Mi fai sempre una grande tenerezza quando ti avvicini e, quasi alla mia stessa altezza, alzi le braccia in alto con quel tipico comportamento infantile che sostituisce la domanda mi prendi in braccio? Crescendo accade sempre più raramente ma non per questo è venuto meno il tuo piacere di rifugiarti fra le braccia per farti coccolare, consolare o anche solo semplicemente accogliere.

Le giovani madri sperimentano questa emozione con i figli piccoli e, con il passare del tempo, forse dimenticano quel delicato dialogo che passa attraverso un contatto unico, antico e profondo.

Noi e tanti altri genitori, insieme alle fatiche e ad una realtà che pare non evolvere mai, abbiamo la possibilità di non interrompere tali fili delicati, a testimonianza di quell’intimità di comunicazioni d’amore trattenute in un cofanetto di gesti appartenenti ad un’infanzia perenne.

Certo, ora che sei cresciuta, sono cresciute anche le forme di quel contatto richiesto a sostituzione di tutte le parole mancate. Da anni ti permetto di sederti sulle mie ginocchia esplicitandoti che non posso più prenderti in braccio come quando eri piccola. Lo sai che anche a me piaceva tanto sedermi in braccio alla mia nonna? Te l’ho già raccontato di quella volta che, a quasi sette anni, sono stata rimproverata dalla bisnonna proprio per questo motivo?

Ritrovo queste tracce nelle mie emozioni e nei miei ricordi e penso che se oggi la nonna fosse ancora tra noi, potresti trovare un rifugio accogliente e sicuro anche da quelle parti. Ma lasciala stare ‘ma che a me fa piacere tenerla in braccio. E’ il nostro modo di raccontarci le storie e se Irene vorrà sedersi sulle mie gambe anche quando sarà grande io sarò contenta!

Mi accorgo spesso che raccontandoti riemergono ricordi rimasti nascosti a lungo chissà dove e mi piace continuare a farlo per gustarmi quelle storie che non potrò mai consegnarti e che sono destinate a vivere nel presente del nostro incontro.

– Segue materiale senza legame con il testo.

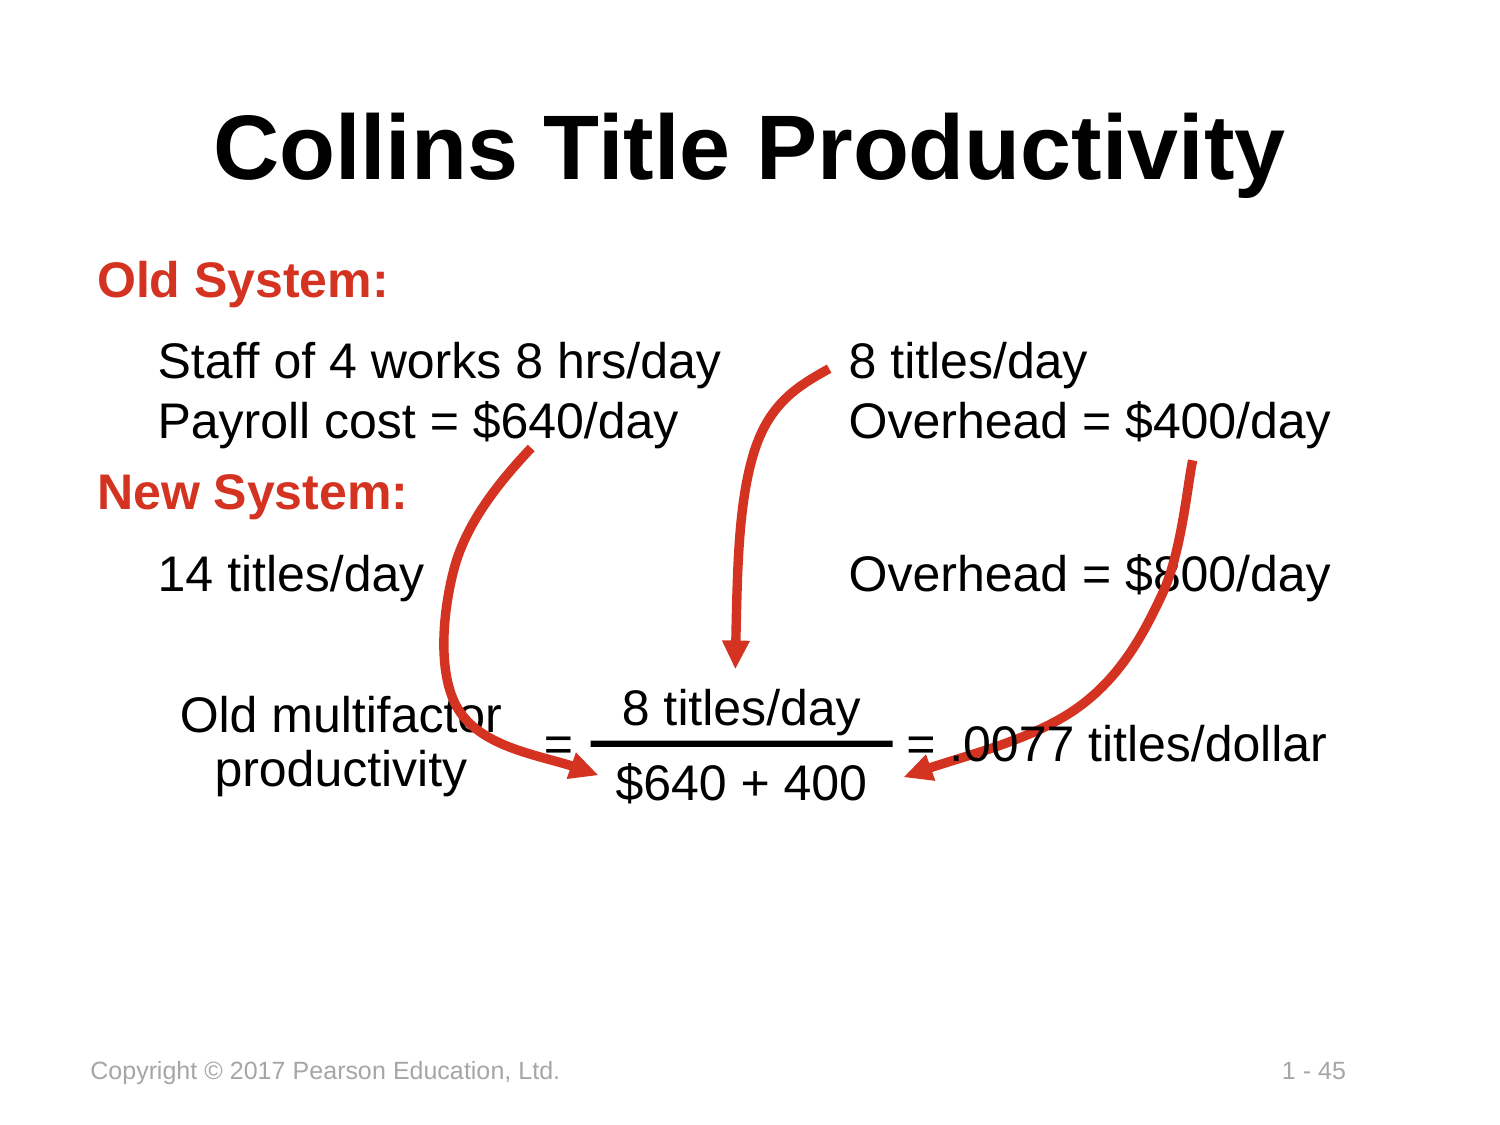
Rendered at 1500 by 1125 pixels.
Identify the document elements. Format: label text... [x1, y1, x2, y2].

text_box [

Stamane ti svegli ballerina e fai prove con il corpo sperimentando la sensazione di scivolo favorita dalle nuove calze che indossi. Gesti da piccola in un corpo grande, quel perenne contrasto che trattiene intrecciato un unico sentimento di tenerezza e malinconia. Rispondo al tuo abbraccio raccontandoti che nei prossimi giorni ci saranno cambiamenti importanti e ti stringo forte quasi a voler rassicurare entrambe.

Tu vai felice e io so che le mie braccia saranno qui ad aspettarti. Sempre.